Child poverty easing in Ontario, report says

Posted on December 6, 2011 in Social Security Delivery System

Source: — Authors: – news/canada
Published On Sun Dec 04 2011.   Laurie Monsebraaten, Social Policy Reporter

A 2009 decision to boost the Ontario Child Benefit to cushion struggling families during the recession helped pull 19,000 children out of poverty, advocates say in a new report on the province’s anti-poverty efforts.

But on the third anniversary of Ontario’s Dec. 4, 2008 pledge to cut child poverty by 25 per cent by 2013, more action is needed if the province hopes to meet its target, warns the 25 in 5 Network for Poverty Reduction in a report being released Monday.

“Given the slow recovery from the recession and growing income inequality, now is not the time for the provincial government to sit on its laurels,” says Mike Creek, chair of the network which represents more than 100 provincial groups and individuals working to eliminate poverty.

“Targeted action is urgently needed, including expanding poverty reduction targets to include adults — especially singles — and addressing equity for groups more at risk of poverty,” adds Creek of Voices from the Street, which provides advocacy training for people with histories of homelessness.

Child poverty in Ontario dropped by 4 per cent to 14.6 child per cent in 2009. However, Ontario’s progress is still a long way off its 25-per-cent goal of lifting 90,000 children out of poverty, the coalition says.

Toronto single mother Jasmine Russell is grateful for the extra $42 a month in child benefits she began receiving in July 2009 for each of her boys ages 8 and 16.

However, the increase, which boosted her monthly child benefit to $92 per child, was offset by welfare restructuring that caused her monthly cheque to drop by almost as much.

If she could complete high school and get a job, then she would be truly ahead, says Russell, who has struggled on and off welfare since she became pregnant as a teenager.

“Every time I got a job, all the money went to babysitting,” she says. “I couldn’t get a (daycare) subsidy to go back to school because I wasn’t in school for enough hours.
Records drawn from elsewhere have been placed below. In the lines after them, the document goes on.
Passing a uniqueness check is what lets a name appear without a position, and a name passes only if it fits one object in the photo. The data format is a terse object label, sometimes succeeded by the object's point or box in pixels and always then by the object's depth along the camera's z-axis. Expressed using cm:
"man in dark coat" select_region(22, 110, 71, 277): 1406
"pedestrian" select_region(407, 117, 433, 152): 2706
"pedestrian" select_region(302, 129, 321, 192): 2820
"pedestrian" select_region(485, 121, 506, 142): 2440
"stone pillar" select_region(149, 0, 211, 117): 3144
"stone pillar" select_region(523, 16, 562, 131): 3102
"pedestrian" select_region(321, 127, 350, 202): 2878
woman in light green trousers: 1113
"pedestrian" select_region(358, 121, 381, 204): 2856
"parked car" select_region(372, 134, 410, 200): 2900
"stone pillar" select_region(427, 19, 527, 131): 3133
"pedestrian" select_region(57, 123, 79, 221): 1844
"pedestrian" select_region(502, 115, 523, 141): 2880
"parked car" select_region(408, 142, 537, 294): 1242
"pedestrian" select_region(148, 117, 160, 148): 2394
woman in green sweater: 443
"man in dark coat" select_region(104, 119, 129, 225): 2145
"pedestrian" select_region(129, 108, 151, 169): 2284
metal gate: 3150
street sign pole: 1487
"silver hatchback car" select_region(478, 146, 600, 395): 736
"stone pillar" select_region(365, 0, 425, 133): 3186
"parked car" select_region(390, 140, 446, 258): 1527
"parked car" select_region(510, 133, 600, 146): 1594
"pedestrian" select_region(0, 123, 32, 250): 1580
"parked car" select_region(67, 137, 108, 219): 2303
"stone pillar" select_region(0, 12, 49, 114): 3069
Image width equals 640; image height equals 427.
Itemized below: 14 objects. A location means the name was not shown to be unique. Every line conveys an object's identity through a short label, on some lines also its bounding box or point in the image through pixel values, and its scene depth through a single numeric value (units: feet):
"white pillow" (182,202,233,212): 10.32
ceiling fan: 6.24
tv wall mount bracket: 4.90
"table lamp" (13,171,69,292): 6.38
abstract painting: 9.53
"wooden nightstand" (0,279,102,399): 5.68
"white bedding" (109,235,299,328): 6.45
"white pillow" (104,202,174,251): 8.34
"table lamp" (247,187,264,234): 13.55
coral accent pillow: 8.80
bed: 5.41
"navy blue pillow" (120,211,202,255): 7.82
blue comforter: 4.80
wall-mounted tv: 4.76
It was just impossible.”

Russell’s monthly federal and provincial child benefits amount to $793 and barely cover food, clothing and school supplies for her growing boys, she says. Meantime, there is little left from the family’s $971 monthly welfare cheque after Russell pays her $800 rent.
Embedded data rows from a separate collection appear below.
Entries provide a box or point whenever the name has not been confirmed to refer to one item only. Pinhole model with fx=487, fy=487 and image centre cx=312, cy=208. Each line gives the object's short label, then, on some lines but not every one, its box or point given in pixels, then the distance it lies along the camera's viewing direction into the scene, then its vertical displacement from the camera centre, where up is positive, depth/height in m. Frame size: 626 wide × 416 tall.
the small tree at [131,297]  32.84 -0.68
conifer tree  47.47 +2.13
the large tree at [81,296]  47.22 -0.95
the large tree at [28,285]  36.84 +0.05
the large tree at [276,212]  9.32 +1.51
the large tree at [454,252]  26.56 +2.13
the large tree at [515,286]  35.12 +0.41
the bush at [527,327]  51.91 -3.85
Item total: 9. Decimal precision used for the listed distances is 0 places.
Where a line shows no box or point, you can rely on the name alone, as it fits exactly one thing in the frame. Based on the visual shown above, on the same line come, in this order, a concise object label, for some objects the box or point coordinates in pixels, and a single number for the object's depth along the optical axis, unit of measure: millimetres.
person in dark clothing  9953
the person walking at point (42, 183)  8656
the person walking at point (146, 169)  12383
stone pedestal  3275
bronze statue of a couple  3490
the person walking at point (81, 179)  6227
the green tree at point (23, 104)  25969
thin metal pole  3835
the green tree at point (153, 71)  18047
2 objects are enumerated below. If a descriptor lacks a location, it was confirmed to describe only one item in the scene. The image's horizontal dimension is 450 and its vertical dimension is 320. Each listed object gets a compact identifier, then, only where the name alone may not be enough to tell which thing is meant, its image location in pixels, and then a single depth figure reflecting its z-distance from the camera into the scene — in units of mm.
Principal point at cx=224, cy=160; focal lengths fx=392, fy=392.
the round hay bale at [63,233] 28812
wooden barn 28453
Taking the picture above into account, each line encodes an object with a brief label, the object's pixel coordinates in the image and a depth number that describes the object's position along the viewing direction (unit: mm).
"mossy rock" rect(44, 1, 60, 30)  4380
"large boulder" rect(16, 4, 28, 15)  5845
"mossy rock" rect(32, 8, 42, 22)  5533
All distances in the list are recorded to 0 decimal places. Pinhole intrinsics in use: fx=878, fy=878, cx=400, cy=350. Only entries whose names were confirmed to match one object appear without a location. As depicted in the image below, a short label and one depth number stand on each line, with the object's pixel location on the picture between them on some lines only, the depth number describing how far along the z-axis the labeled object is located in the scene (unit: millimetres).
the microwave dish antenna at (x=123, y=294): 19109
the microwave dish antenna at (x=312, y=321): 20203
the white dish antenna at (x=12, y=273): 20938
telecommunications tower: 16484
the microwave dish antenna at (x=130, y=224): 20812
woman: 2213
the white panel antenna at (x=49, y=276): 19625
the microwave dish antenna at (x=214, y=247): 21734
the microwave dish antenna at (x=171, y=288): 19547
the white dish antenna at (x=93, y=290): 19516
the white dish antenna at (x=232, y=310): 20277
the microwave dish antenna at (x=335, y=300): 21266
“Everything goes to my boys,” she says, “I buy my clothes at the dollar store or Salvation Army.”

The network’s report says there is common ground across all provincial parties to move forward on poverty reduction.
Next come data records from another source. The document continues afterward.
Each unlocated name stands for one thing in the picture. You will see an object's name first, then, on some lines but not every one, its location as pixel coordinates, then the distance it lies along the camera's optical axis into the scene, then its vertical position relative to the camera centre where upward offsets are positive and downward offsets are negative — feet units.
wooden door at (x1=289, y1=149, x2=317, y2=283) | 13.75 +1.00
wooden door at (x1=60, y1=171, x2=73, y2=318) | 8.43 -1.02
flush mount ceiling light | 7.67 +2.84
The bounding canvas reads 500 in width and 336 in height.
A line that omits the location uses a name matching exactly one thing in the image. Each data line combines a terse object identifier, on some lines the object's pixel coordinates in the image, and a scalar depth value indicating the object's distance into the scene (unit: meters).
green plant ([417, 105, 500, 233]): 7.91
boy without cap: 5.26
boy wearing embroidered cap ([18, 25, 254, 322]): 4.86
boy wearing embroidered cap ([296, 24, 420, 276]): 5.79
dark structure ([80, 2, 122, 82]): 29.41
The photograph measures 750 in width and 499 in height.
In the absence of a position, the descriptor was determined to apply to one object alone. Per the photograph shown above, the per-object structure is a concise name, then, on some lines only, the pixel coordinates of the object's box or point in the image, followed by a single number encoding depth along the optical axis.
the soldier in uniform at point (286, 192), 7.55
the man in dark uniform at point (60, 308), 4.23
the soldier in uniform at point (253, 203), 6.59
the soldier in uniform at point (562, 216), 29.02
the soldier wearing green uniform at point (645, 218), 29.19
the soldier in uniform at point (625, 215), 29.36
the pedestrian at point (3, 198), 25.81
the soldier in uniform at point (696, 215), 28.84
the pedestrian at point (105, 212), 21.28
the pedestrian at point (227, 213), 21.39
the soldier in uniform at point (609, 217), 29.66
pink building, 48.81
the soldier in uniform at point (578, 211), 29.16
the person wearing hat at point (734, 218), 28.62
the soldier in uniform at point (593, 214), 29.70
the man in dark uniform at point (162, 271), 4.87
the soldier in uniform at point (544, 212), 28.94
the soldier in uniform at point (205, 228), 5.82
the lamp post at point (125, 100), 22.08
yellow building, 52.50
This includes a new housing benefit to help low-income households and support for the province’s social assistance reform commission, expected to report next summer. All parties have also expressed support for allowing people on welfare to keep more of their earnings from part-time jobs, reviewing the minimum wage, raising the child benefit to $1,310 and strengthening employment protections for vulnerable workers.

Since 2008, Ontario has used Statistics Canada’s Low Income Measure (LIM) after taxes to measure poverty. By this measure, a child living in a family with an income that is less than half of the median family income, after taxes, is considered poor. Russell’s annual after-tax income is about $21,600. The after-tax LIM for a parent and two children in 2009 was about $27,975.